Inevitably, though, you’ll eventually have to face facts – you’re sick. Your body is different than most people. There’s a new part of you that you aren’t fond of or proud of, and you’ve tried to hide it even from yourself. This is just how we’re taught to view illness. When illness is fleeting, like a flu or a stomach bug, you stay home and hide it. When it’s here to stay, it becomes a sort of skeleton in your closet. But there will come a point where you need to sit down with all your demons and work things out. Strike a deal. Say “look, I can’t keep denying you’re a part of me. We need to figure out how we’re going to get through life. I don’t like you and you don’t like me, but we’re stuck together and we need to make it work.”
The first step is to stop hiding from yourself. Let yourself be allowed to acknowledge symptoms for what they are. Don’t tell yourself you just slept poorly last night – be honest. Think “That feels like my chronic pain flaring up.” You’ll feel more in control when you are able to know yourself and your cycles of pain.

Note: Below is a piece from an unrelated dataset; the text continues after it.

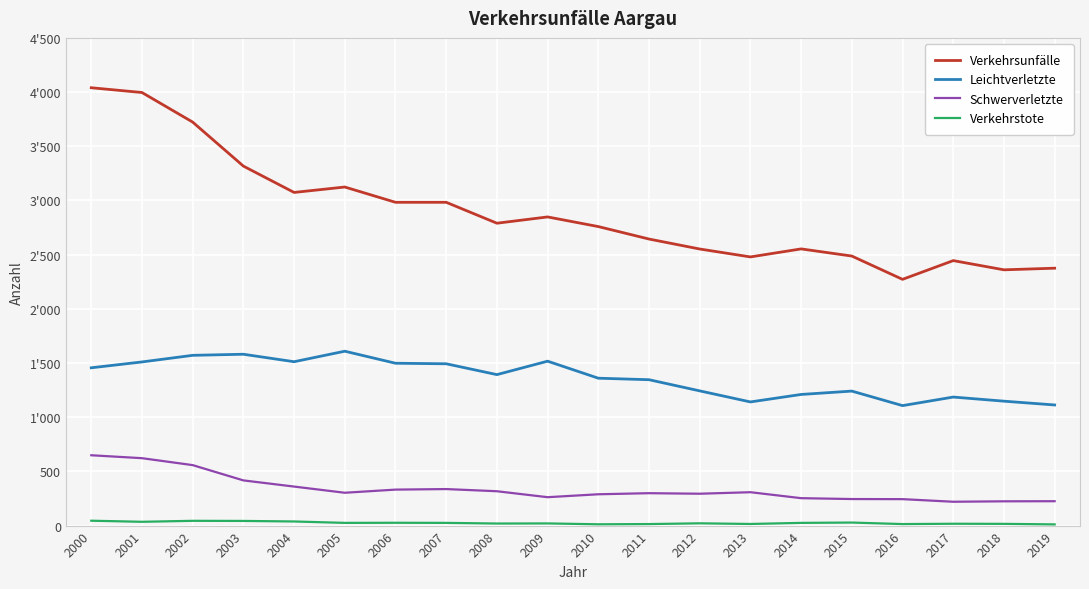

Is the value of Schwerverletzte at 2018 greater than the value of Leichtverletzte at 2001?

No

You’ll be more adept at collecting data and noticing when your illness is worsening or getting better, even in the smallest ways. This is true empowerment – not “living in spite,” but “living with.” Not running away, but running with. Not hiding, but wearing your heart boldly on your sleeve.
Being honest with one’s self can make all the difference in a life with chronic illness. You will undoubtedly test the waters with other people, too. Doctors, family, friends…. along the way you’ll try to share your experience with honesty. Sometimes you’ll regret it. Sometimes people will make you feel ashamed. Other times people will embrace you, care for you, and perhaps even share their own invisible struggles. Neither way really matters. It may give you grief or a new friend, but in the long run your relationship with yourself is the most important thing. It’s very important to have a support base and even, if you feel so inclined, to reach out and share your story to raise awareness. But when it comes down to it, you’ll need yourself to be there for you more than anyone else. When you’re on the operating table under anesthesia, when you go to sleep at night, when you are truly alone, you’ll want to be a friend to yourself.

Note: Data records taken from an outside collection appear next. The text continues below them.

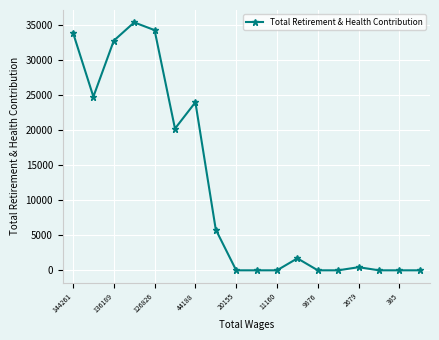

What is the average value?

11843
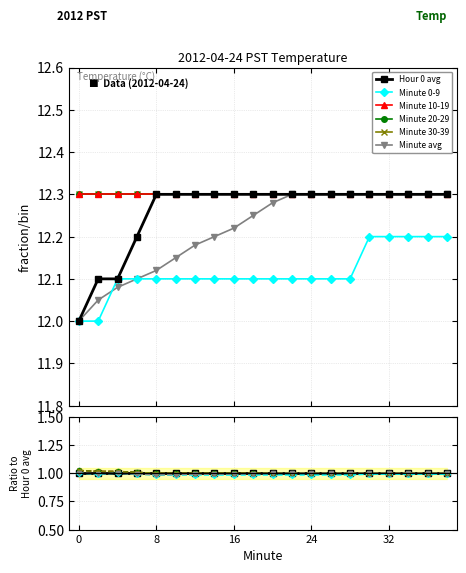

True or false: Minute avg and Minute 10-19 cross at least once.

False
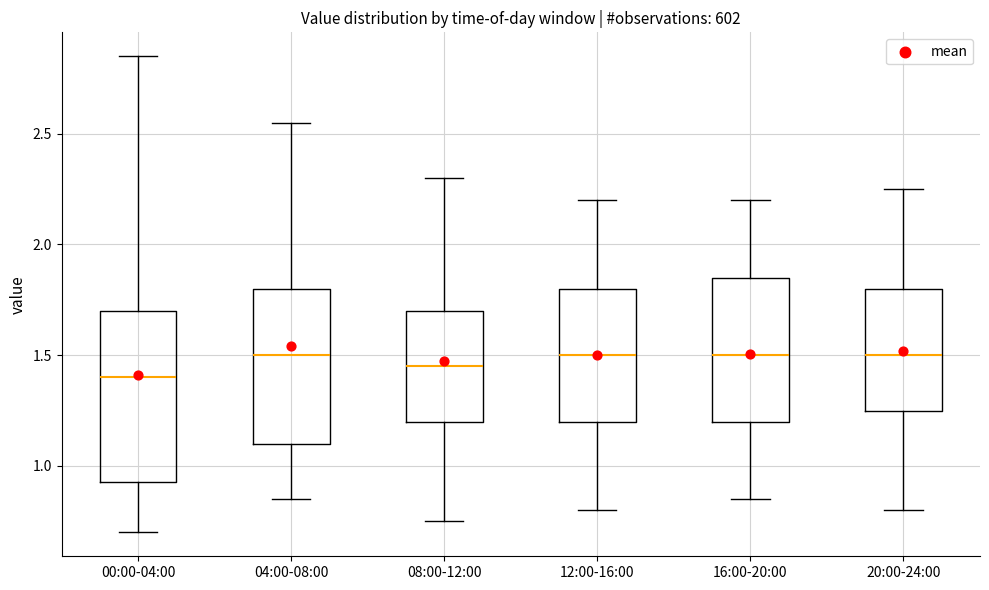

Reading left to right, read every box against the y-axis: the position of its median line, the range the box covers, and the ends of its whiskers. The values are not printed on the chart, so give them approximately, as read against the axis.

00:00-04:00: median 1.40, box 0.95 to 1.70, whiskers 0.70 to 2.85
04:00-08:00: median 1.50, box 1.10 to 1.80, whiskers 0.85 to 2.55
08:00-12:00: median 1.45, box 1.20 to 1.70, whiskers 0.75 to 2.30
12:00-16:00: median 1.50, box 1.20 to 1.80, whiskers 0.80 to 2.20
16:00-20:00: median 1.50, box 1.20 to 1.85, whiskers 0.85 to 2.20
20:00-24:00: median 1.50, box 1.25 to 1.80, whiskers 0.80 to 2.25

When you’re living in spite of, your mind chastises your body. Your mind will talk down to your hurting body. You won’t be there for yourself. You’ll say “I live in spite of all the crap you put me through.”, cross your arms, and turn away, when what you really need is to be gentle with yourself, own what you have, and work through it.

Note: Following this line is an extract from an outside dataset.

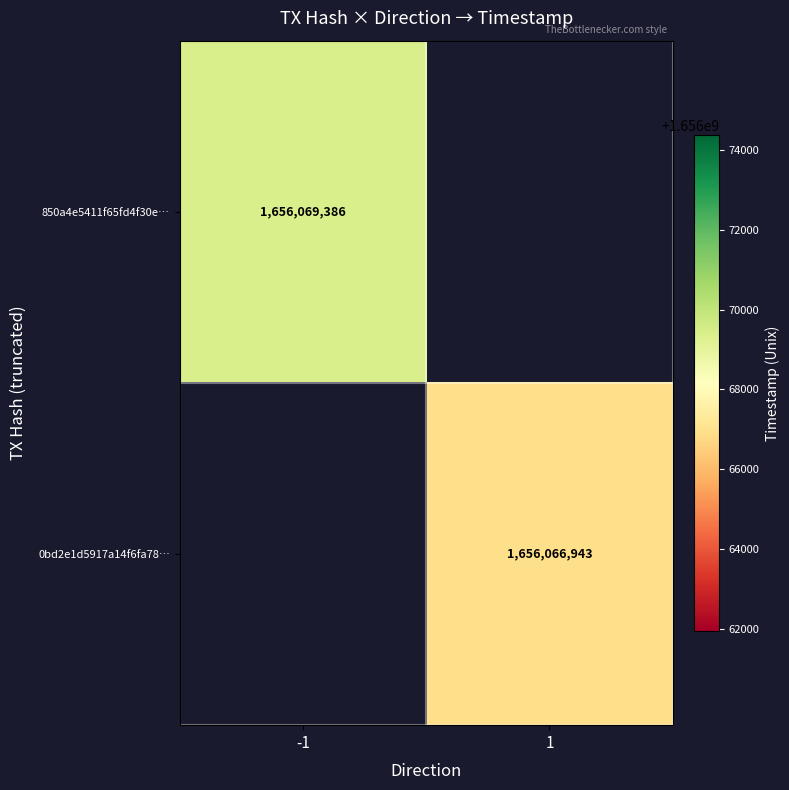

True or false: 0bd2e1d5917a14f6fa78… has a value of 1656066943 at 1.

True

When my husband and I were in pre-marital counseling, we were taught to get married in the mindset that “divorce is not an option.” To look at each other, imperfections and all, and say no matter what, for better or worse, I’m yours. To work through the hard stuff and never abandon each other. To never lose hope. How much more should we treat our very selves this way? Divorce is not an option. You are stuck with yourself for better or for worse. Love is always a choice, and you must choose to love yourself – imperfections and all.